> [Work instructions]
The word "Architecture" may appear in some lines of the data; copy every such line.

> [Input material]
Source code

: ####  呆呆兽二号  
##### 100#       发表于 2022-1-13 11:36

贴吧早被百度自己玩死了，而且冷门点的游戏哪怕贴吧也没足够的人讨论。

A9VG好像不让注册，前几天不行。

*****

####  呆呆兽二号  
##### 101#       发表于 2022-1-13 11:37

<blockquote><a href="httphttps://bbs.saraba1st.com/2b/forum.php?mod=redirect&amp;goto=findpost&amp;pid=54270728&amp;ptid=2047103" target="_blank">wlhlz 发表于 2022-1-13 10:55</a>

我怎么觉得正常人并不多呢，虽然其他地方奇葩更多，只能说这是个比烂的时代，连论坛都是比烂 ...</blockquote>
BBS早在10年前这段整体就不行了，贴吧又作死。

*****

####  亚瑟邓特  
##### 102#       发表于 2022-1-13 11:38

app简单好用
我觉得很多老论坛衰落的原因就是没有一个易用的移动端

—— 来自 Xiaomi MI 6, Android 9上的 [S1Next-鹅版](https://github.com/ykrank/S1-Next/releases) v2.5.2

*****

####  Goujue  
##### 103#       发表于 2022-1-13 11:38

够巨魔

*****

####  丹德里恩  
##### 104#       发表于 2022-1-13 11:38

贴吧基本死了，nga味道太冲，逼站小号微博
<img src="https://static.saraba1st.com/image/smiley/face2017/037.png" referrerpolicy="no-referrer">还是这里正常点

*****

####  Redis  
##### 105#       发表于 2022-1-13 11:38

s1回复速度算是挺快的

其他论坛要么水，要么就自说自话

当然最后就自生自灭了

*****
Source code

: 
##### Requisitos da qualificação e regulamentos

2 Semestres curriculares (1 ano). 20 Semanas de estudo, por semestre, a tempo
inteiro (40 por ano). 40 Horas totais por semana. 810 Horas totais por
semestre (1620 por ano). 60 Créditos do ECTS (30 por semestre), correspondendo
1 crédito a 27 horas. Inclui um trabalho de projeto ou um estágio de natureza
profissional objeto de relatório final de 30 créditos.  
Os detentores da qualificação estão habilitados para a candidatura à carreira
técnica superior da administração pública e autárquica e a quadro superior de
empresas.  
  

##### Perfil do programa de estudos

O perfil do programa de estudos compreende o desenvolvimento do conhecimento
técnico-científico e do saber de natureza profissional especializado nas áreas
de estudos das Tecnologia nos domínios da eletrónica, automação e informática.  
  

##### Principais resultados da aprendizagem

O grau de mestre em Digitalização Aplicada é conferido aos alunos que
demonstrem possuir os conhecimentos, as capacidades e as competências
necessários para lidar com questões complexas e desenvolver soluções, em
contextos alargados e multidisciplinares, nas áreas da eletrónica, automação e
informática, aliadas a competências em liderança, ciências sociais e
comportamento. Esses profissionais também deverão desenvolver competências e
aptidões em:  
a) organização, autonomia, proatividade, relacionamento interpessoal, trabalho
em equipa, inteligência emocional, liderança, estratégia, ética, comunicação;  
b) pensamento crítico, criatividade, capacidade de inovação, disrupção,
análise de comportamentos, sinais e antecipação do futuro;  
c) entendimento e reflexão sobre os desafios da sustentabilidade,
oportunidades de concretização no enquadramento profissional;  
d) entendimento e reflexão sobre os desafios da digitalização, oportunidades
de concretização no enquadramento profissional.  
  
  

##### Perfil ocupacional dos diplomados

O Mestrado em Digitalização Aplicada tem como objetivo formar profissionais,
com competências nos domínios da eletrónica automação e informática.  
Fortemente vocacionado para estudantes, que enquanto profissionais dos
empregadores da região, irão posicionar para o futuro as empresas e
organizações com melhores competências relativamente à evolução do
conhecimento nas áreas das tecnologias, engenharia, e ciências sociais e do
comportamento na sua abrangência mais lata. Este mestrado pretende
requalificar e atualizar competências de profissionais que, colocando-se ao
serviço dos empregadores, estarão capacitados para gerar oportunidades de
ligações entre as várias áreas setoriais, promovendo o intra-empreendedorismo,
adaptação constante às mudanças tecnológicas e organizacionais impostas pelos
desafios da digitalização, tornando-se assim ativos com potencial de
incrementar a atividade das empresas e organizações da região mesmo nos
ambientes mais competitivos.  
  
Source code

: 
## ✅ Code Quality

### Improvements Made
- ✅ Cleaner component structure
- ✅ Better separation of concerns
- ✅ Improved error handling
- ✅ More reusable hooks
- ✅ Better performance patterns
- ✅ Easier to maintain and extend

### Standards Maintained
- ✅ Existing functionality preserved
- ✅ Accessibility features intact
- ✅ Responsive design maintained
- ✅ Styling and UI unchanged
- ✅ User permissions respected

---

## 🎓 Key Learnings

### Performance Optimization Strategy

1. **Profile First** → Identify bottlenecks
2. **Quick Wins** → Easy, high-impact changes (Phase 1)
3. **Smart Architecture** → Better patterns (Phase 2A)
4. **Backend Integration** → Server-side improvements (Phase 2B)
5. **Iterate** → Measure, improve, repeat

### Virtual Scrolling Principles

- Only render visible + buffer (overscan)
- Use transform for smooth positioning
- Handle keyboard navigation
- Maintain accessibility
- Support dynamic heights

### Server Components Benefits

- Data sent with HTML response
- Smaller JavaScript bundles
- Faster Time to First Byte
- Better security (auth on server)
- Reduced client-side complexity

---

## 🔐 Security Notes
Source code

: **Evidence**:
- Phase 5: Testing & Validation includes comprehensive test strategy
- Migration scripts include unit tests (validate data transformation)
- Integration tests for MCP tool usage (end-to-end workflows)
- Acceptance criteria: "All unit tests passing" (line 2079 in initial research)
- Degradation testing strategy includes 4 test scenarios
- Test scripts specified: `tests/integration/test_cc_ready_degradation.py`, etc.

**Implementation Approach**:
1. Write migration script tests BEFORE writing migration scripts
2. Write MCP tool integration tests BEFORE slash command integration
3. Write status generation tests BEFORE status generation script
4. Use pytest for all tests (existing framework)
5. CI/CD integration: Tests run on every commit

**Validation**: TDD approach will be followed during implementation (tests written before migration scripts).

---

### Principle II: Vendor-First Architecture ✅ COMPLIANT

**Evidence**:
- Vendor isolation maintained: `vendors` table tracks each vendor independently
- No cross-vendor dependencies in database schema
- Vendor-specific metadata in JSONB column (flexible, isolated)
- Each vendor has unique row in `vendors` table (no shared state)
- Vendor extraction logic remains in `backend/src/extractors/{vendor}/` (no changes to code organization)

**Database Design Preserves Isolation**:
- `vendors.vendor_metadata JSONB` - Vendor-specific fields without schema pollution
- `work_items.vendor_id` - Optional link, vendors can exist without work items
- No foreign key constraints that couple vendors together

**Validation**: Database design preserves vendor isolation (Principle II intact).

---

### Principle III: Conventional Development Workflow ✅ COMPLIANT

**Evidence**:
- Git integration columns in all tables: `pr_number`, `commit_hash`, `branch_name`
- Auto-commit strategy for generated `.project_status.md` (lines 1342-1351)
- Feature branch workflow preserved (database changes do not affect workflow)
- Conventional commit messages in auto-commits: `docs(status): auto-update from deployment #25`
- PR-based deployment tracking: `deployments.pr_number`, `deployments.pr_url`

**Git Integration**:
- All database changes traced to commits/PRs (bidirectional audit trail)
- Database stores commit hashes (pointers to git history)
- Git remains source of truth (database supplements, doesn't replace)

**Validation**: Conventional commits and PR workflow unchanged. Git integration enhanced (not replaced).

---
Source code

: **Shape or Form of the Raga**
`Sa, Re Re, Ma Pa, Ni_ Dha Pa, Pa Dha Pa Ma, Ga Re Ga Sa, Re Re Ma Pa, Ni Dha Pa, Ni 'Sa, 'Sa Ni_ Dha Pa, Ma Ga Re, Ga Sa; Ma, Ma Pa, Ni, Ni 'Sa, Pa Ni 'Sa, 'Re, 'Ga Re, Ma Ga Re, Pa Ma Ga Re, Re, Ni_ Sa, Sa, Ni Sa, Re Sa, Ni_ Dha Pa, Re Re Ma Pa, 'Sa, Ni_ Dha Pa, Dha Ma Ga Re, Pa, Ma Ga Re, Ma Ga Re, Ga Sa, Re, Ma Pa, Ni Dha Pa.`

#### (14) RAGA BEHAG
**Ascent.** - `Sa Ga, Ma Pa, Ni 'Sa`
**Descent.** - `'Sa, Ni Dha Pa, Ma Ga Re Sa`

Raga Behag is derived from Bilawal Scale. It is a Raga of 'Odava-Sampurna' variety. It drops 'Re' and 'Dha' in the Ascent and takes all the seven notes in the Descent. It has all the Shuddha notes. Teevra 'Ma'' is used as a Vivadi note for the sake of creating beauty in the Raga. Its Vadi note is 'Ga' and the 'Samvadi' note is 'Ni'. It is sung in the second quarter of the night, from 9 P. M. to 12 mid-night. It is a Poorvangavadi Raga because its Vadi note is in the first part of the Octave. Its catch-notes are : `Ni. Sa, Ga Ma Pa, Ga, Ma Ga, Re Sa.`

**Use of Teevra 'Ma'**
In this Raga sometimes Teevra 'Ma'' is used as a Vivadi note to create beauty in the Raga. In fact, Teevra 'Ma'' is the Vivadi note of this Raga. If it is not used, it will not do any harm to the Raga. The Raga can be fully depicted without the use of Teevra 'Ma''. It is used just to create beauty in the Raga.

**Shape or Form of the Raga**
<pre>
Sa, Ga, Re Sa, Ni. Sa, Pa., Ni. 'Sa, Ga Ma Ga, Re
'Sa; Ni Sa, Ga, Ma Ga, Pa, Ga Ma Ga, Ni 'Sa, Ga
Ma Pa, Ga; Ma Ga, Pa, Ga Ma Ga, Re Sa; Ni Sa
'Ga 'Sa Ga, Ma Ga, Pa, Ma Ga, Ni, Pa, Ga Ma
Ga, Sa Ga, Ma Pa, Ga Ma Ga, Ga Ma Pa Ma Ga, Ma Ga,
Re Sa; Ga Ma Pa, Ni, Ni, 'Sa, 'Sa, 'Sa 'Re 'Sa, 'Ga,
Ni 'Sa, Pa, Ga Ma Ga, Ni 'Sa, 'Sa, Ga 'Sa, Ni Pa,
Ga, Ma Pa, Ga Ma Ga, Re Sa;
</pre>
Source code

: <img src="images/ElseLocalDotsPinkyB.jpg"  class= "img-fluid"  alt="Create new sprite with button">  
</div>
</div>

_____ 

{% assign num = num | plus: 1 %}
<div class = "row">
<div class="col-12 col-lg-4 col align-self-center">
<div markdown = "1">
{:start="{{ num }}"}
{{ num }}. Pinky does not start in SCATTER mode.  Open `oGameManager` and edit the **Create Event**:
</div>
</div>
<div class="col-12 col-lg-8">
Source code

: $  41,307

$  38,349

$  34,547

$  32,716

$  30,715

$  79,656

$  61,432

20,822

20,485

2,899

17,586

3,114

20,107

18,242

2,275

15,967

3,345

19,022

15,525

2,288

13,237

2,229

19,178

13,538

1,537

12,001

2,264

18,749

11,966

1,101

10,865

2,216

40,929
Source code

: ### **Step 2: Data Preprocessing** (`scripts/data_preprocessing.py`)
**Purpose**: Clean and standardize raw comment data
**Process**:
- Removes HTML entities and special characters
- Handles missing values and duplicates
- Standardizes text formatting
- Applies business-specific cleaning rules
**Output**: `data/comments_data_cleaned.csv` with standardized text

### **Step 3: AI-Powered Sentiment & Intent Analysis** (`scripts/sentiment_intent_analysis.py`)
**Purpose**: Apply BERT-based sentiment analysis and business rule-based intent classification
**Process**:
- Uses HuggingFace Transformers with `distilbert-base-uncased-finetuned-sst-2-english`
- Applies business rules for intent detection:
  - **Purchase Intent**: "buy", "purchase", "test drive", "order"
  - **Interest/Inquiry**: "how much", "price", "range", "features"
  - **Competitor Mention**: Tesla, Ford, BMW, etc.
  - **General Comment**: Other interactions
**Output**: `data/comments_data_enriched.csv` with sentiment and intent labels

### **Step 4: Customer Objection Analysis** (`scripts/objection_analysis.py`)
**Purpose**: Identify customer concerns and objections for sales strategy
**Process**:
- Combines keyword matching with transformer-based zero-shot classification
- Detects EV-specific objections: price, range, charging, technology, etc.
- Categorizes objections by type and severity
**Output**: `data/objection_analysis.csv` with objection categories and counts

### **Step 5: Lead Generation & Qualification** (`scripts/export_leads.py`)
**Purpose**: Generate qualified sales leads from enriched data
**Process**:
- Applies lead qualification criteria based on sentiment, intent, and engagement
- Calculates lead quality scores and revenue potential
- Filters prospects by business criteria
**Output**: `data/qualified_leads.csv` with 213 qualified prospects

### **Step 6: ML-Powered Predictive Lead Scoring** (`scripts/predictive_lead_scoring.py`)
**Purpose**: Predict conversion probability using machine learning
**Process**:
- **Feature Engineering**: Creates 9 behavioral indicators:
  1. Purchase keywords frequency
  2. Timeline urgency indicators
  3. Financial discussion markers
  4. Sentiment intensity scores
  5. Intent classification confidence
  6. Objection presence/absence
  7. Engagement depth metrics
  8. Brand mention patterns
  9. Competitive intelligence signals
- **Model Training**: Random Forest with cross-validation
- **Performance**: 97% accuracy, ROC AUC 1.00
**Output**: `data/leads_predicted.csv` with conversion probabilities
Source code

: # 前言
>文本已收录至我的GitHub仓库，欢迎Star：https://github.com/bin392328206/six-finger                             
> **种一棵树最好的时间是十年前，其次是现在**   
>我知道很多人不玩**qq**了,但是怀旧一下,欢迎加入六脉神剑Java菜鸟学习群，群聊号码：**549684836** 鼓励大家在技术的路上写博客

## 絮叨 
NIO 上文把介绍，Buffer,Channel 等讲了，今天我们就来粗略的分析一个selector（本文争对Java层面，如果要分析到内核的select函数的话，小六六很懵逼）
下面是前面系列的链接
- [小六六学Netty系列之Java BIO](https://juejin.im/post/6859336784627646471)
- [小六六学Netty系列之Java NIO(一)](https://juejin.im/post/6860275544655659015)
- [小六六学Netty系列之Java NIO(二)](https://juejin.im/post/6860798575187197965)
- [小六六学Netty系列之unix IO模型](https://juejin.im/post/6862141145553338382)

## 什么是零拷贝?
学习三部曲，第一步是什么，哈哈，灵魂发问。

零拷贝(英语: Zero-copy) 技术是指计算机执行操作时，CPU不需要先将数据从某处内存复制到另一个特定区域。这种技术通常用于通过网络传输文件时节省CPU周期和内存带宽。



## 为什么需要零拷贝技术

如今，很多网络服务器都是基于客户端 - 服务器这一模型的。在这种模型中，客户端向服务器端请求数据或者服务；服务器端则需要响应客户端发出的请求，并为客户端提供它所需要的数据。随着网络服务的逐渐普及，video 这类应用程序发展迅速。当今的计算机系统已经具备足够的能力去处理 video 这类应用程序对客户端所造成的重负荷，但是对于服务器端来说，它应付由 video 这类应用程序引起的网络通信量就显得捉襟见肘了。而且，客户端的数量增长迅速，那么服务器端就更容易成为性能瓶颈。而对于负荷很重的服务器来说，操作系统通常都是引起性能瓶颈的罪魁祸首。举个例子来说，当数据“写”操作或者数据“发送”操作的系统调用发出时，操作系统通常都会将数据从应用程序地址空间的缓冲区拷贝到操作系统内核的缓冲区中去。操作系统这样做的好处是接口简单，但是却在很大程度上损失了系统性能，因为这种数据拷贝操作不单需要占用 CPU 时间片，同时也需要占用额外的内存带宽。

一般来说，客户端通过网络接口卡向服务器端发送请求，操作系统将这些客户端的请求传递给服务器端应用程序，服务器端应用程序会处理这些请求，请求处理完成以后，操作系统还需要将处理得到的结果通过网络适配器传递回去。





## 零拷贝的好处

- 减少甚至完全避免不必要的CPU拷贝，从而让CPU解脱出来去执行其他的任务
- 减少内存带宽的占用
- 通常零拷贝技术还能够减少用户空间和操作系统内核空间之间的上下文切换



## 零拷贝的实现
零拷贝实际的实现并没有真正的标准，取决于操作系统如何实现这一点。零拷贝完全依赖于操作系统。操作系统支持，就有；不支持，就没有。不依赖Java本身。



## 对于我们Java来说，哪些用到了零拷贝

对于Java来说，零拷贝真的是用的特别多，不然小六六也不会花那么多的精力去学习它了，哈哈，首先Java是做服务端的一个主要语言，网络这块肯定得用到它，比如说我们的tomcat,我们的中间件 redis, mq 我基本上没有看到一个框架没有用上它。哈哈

> [Task output]
3. **Smart Architecture** → Better patterns (Phase 2A)
### Principle II: Vendor-First Architecture ✅ COMPLIANT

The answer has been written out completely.